Michel Mayer, CEO of Freescale Semiconductor
With a 10% decline in sales in 2007 to $5.72B, Freescale is seeking ways to get back on the growth track. CEO Michel Mayer described the “challenges of our largest customer,” Motorola’s handset operation, which at one point accounted for ~80% of Freescale’s wireless IC revenues. Sales to Motorola have dropped so far below agreed-on contractual obligations, made when Motorola spun-out its semiconductor operations, that Motorola is making a substantial financial payment to Freescale. Although Mayer declined to be specific, he said the Motorola payment, combined with the sale of assets in Crolles, will provide Freescale with ~$500M in cash that can be spent on mergers, acquisitions,or in other ways this year. “We have not decided yet, but we welcome that cash injection. We want to grow, to invest in our business,” he said.

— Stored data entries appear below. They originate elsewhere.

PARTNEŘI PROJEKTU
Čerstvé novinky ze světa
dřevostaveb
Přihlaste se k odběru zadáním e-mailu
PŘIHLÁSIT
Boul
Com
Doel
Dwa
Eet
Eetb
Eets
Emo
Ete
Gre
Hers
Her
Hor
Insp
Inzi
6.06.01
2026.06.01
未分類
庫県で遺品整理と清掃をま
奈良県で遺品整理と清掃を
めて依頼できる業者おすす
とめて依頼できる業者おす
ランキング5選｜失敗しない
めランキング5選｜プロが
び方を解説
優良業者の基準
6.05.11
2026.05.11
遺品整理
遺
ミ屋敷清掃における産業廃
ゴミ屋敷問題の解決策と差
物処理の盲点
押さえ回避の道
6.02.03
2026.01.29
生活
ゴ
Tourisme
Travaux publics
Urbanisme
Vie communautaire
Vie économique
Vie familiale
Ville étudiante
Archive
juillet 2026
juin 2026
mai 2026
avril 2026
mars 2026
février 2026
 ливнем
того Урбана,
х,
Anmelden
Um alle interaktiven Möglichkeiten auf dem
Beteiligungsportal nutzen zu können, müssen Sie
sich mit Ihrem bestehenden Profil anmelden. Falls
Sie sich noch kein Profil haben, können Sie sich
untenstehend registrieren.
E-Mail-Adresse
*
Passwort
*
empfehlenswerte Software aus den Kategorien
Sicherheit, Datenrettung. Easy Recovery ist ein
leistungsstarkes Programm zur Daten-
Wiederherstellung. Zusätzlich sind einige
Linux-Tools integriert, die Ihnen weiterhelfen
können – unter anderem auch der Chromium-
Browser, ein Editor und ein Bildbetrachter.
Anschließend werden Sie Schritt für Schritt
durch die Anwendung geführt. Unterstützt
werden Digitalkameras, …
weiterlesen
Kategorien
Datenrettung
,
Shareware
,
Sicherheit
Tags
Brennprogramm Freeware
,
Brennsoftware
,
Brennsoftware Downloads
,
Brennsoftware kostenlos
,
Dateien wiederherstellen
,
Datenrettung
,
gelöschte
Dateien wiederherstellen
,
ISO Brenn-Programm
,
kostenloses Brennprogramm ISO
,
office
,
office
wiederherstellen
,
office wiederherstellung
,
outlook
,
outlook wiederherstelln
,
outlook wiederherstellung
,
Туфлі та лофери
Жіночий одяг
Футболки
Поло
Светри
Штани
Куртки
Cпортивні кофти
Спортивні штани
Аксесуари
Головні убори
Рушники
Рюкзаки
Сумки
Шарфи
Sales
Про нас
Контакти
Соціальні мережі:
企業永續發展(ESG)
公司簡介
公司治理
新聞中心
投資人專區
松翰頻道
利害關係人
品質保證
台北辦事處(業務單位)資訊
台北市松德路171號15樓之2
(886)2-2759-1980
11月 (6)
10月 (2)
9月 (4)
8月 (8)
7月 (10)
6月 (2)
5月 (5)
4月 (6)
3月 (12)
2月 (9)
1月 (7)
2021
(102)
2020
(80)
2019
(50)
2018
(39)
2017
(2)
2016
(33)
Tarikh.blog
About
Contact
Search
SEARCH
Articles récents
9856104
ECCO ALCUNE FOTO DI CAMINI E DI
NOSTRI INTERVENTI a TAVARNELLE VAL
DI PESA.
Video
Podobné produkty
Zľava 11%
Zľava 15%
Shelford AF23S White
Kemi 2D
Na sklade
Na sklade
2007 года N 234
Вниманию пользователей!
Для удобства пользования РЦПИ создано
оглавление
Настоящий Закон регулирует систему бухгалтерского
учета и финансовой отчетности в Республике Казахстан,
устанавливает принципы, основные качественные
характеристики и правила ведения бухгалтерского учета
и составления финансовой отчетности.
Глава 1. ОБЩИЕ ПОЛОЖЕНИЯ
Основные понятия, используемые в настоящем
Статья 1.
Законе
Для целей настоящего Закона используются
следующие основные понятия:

Freescale, the former Motorola semiconductor products sector (SPS), was acquired by a private equity consortium led by the Blackstone Group in September 2006 for $17.6B. Since then, revenues have been flat and the company has sought to reduce costs, laying off ~700 people last year. Sales in its networking, microcontroller and automotive IC units have been steady, showing little growth, while wireless IC sales have sharply dropped.

Mayer said Freescale may soon be able to announce a major wireless IC design. “We don’t want to reduce our research and development in the wireless area. That would impact the heart of our roadmap. We believe we should see, by this summer, shipments from a new design win that we have been working very hard on.”

In the automotive sector, Mayer said Freescale has “by far the largest market share among the Big Three in the United States, and everyone knows the struggles there. You can imagine that our U.S. automotive IC business has not been flamboyant.”